TO BE DONE
Copy the lines of the items below between the line containing "genus: Lythrum" and the line containing "order: Caryophyllales", inclusive, reproducing each one unchanged.

------------------------------------------------------------

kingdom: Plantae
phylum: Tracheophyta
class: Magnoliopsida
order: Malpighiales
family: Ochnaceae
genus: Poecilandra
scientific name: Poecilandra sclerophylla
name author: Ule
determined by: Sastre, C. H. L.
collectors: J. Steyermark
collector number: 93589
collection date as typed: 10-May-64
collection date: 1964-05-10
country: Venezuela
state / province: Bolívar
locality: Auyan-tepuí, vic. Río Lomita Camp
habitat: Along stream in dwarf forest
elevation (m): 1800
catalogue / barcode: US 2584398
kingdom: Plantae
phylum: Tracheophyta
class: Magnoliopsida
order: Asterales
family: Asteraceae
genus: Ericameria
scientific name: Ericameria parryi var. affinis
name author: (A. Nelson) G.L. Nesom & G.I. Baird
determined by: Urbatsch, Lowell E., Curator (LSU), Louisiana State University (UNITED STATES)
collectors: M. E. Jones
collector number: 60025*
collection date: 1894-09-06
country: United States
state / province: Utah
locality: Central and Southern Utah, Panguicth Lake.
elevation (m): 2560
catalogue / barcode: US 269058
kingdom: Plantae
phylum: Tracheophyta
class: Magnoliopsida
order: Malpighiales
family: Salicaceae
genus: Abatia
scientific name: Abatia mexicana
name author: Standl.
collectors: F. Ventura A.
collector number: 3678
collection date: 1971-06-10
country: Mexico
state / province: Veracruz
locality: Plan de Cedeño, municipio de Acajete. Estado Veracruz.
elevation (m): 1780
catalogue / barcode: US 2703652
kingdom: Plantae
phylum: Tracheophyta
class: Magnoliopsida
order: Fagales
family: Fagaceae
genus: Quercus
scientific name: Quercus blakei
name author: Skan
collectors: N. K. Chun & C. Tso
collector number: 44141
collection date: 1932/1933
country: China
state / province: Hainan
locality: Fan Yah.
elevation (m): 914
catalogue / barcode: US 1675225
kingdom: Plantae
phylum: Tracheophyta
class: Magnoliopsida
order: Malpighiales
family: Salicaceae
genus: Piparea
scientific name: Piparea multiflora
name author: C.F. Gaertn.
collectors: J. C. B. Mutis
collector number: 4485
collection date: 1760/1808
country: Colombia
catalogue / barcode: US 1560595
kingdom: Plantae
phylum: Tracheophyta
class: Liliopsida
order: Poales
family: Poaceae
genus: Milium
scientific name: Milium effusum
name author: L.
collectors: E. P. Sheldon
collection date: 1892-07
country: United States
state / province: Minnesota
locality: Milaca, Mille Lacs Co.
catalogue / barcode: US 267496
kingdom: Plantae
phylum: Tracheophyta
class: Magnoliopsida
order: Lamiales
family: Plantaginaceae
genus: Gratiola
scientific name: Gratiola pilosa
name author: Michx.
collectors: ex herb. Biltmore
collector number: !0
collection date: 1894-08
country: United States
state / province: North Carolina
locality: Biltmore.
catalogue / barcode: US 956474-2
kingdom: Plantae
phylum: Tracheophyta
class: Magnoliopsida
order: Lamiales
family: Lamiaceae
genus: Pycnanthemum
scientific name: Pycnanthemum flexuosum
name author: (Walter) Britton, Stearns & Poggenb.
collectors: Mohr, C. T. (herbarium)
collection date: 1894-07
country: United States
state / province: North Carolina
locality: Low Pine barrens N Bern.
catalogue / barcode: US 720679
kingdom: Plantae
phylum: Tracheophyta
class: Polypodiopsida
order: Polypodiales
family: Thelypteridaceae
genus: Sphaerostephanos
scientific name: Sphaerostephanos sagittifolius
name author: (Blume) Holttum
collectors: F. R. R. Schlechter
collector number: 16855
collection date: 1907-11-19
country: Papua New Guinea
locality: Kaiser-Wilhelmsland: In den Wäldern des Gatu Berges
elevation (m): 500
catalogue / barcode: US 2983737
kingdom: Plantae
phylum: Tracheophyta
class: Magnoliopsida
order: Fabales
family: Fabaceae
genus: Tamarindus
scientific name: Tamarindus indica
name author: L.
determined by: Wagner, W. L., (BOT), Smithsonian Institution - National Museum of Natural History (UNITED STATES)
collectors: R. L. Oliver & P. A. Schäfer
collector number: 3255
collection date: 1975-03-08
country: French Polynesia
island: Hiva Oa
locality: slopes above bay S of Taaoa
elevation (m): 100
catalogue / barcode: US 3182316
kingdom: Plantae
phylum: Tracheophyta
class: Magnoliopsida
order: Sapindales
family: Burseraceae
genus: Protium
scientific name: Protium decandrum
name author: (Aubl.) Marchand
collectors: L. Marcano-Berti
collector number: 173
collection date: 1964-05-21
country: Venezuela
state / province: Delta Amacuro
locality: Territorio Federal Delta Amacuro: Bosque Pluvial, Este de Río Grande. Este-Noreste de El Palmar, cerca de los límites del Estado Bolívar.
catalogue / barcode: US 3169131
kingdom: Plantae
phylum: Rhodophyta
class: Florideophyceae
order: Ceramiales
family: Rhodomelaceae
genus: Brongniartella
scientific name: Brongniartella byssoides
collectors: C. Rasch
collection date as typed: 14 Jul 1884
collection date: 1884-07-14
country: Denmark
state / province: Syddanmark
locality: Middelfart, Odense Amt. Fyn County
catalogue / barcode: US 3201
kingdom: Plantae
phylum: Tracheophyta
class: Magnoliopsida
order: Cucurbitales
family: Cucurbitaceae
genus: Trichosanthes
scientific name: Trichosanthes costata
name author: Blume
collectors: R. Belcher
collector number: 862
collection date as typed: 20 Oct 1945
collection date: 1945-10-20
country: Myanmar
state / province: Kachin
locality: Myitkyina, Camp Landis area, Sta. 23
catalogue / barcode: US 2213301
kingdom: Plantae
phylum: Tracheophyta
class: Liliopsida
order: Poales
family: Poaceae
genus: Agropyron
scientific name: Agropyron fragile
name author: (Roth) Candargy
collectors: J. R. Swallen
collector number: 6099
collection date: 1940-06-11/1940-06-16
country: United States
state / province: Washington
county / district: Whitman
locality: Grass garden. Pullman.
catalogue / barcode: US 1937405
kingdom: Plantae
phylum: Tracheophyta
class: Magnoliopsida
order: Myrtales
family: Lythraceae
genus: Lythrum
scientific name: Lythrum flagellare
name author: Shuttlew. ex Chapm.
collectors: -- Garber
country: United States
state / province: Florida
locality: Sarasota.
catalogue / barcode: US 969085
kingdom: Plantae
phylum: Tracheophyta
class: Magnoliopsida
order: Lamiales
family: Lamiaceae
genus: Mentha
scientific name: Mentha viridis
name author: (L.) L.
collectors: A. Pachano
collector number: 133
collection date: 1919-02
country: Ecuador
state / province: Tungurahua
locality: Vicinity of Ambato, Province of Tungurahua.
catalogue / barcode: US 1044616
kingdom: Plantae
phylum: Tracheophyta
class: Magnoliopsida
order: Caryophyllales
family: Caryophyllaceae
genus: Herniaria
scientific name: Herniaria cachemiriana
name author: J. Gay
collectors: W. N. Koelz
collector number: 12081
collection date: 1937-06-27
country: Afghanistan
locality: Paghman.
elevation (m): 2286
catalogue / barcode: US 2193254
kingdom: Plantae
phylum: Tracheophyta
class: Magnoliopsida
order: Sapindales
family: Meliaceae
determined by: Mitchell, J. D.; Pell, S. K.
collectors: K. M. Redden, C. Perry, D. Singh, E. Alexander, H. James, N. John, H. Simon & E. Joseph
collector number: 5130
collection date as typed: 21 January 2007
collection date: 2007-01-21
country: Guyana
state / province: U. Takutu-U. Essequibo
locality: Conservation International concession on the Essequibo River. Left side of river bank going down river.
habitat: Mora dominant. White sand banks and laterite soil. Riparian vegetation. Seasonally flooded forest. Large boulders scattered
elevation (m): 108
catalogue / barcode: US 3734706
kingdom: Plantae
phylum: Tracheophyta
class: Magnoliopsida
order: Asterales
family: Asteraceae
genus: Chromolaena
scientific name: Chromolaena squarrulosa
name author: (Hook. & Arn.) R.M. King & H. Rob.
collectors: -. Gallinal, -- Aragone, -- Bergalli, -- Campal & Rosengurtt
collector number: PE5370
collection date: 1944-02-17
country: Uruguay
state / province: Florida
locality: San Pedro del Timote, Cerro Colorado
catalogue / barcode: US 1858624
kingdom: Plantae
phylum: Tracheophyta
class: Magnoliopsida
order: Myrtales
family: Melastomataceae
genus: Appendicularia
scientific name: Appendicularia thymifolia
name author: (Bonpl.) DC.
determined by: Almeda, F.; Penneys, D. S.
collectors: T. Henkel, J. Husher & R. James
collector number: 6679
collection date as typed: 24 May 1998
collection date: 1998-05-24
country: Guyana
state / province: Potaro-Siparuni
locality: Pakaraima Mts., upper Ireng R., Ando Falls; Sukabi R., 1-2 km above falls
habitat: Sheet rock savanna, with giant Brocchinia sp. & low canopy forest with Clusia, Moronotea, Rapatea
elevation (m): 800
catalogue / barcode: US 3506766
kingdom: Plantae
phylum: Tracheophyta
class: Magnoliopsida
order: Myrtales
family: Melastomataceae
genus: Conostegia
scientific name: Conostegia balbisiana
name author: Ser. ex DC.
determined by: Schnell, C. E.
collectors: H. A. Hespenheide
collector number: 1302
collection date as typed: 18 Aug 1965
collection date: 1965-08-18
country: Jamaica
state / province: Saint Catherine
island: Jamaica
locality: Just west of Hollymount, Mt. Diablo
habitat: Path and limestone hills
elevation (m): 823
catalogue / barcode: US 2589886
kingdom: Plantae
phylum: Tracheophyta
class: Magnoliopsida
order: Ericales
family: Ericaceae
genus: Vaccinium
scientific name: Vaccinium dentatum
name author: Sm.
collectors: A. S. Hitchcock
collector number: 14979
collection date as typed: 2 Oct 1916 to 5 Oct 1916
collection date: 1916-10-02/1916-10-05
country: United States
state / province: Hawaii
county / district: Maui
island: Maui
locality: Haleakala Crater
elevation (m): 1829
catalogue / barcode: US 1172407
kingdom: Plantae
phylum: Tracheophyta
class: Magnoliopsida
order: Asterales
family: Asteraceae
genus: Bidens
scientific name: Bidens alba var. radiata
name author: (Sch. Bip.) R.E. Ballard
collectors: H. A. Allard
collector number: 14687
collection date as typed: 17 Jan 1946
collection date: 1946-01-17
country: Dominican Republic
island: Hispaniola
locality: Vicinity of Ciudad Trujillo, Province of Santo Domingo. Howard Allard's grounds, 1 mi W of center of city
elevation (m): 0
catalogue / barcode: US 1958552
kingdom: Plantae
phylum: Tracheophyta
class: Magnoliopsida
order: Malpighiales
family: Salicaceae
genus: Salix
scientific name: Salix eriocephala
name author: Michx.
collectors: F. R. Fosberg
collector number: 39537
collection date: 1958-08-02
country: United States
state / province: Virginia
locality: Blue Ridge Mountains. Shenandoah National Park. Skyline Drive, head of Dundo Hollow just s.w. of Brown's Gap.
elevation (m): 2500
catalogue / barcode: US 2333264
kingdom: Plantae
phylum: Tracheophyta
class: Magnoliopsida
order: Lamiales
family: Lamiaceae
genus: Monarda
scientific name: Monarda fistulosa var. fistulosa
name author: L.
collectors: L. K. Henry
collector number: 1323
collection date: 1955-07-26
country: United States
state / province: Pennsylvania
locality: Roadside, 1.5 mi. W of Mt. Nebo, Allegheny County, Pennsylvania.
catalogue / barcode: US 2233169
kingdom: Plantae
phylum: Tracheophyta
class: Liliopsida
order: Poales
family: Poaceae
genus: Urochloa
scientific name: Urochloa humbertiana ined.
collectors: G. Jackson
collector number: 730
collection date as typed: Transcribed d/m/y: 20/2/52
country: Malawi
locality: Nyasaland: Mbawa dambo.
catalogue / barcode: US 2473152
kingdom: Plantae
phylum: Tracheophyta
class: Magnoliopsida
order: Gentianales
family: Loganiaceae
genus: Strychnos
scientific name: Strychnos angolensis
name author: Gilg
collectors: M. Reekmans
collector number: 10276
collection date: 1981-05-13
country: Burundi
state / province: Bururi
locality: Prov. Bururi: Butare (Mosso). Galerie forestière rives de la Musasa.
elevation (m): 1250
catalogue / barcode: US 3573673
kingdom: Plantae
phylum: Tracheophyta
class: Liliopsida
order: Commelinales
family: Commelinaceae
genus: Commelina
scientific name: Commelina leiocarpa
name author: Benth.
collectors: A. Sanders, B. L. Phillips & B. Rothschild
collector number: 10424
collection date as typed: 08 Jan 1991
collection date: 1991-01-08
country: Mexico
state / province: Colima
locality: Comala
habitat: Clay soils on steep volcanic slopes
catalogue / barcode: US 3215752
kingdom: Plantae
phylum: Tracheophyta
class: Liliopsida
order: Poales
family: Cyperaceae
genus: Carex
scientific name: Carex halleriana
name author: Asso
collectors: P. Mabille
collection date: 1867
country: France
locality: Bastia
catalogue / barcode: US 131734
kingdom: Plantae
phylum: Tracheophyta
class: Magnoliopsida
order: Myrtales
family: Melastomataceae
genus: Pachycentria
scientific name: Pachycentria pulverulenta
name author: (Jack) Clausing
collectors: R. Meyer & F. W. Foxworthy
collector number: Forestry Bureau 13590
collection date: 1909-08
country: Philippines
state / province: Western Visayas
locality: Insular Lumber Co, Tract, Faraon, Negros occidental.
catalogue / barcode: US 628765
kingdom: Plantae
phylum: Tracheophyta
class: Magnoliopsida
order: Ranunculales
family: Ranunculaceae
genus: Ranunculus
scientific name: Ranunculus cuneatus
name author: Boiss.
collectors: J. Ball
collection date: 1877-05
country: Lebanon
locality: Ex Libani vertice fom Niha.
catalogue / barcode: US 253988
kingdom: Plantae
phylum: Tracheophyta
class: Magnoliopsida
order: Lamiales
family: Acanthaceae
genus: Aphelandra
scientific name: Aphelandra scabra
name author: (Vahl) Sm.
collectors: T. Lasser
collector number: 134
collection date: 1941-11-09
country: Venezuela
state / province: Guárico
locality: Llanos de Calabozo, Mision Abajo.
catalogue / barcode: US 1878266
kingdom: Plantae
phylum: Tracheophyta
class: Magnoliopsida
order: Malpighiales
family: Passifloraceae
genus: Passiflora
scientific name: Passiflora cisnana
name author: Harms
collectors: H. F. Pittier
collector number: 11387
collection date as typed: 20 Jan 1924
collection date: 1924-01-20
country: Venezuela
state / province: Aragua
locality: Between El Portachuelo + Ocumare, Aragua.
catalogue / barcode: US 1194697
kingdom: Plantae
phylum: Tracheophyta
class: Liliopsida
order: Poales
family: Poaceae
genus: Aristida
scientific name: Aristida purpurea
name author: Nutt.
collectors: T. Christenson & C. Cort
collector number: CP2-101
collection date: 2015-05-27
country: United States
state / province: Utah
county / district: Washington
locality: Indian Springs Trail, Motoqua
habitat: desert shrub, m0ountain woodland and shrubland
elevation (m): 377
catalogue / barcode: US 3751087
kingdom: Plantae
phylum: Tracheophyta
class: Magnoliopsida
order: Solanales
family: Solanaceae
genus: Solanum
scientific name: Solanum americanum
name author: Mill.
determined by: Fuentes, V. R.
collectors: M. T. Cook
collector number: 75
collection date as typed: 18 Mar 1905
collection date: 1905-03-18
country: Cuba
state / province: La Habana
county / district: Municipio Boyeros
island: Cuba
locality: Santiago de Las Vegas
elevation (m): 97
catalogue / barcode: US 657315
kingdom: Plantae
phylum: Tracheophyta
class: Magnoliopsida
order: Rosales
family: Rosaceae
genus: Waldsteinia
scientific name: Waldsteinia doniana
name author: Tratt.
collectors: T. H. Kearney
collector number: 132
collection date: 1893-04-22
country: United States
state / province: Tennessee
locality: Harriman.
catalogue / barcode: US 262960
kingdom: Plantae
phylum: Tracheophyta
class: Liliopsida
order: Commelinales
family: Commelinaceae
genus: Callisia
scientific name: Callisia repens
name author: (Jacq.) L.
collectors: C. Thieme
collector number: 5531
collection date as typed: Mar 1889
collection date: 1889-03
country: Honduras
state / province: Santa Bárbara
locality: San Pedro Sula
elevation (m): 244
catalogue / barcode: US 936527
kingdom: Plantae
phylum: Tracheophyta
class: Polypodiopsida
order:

------------------------------------------------------------

EXERCISE RESPONSE
genus: Lythrum
scientific name: Lythrum flagellare
name author: Shuttlew. ex Chapm.
collectors: -- Garber
country: United States
state / province: Florida
locality: Sarasota.
catalogue / barcode: US 969085
kingdom: Plantae
phylum: Tracheophyta
class: Magnoliopsida
order: Lamiales
family: Lamiaceae
genus: Mentha
scientific name: Mentha viridis
name author: (L.) L.
collectors: A. Pachano
collector number: 133
collection date: 1919-02
country: Ecuador
state / province: Tungurahua
locality: Vicinity of Ambato, Province of Tungurahua.
catalogue / barcode: US 1044616
kingdom: Plantae
phylum: Tracheophyta
class: Magnoliopsida
order: Caryophyllales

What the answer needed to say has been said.